— 提供項目 —
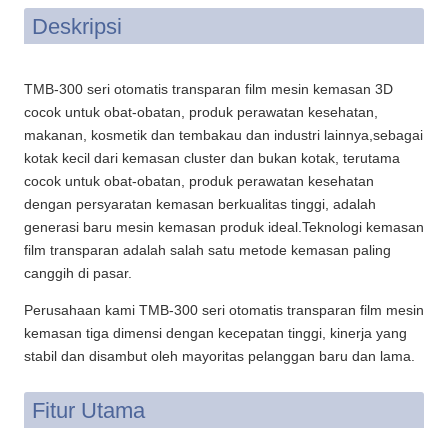
Deskripsi
TMB-300 seri otomatis transparan film mesin kemasan 3D
cocok untuk obat-obatan, produk perawatan kesehatan,
makanan, kosmetik dan tembakau dan industri lainnya,sebagai
kotak kecil dari kemasan cluster dan bukan kotak, terutama
cocok untuk obat-obatan, produk perawatan kesehatan
dengan persyaratan kemasan berkualitas tinggi, adalah
generasi baru mesin kemasan produk ideal.Teknologi kemasan
film transparan adalah salah satu metode kemasan paling
canggih di pasar.
Perusahaan kami TMB-300 seri otomatis transparan film mesin
kemasan tiga dimensi dengan kecepatan tinggi, kinerja yang
stabil dan disambut oleh mayoritas pelanggan baru dan lama.
Fitur Utama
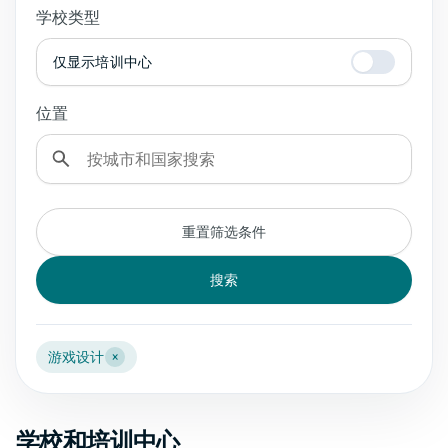
学校类型
仅显示培训中心
位置
重置筛选条件
搜索
游戏设计
×
学校和培训中心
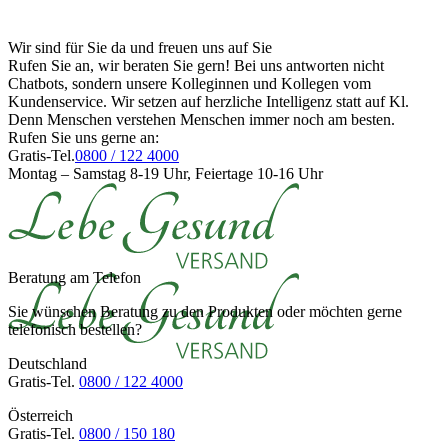
Wir sind für Sie da und freuen uns auf Sie
Rufen Sie an, wir beraten Sie gern! Bei uns antworten nicht
Chatbots, sondern unsere Kolleginnen und Kollegen vom
Kundenservice. Wir setzen auf herzliche Intelligenz statt auf Kl.
Denn Menschen verstehen Menschen immer noch am besten.
Rufen Sie uns gerne an:
Gratis-Tel.
0800 / 122 4000
Montag – Samstag 8-19 Uhr, Feiertage 10-16 Uhr
Beratung am Telefon
Sie wünschen Beratung zu den Produkten oder möchten gerne
telefonisch bestellen?
Deutschland
Gratis-Tel.
0800 / 122 4000
Österreich
Gratis-Tel.
0800 / 150 180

— 取り組む課題 —
上記の項目から、文字列「obat」を含む行をすべて返してください。

— 結果 —
cocok untuk obat-obatan, produk perawatan kesehatan,
cocok untuk obat-obatan, produk perawatan kesehatan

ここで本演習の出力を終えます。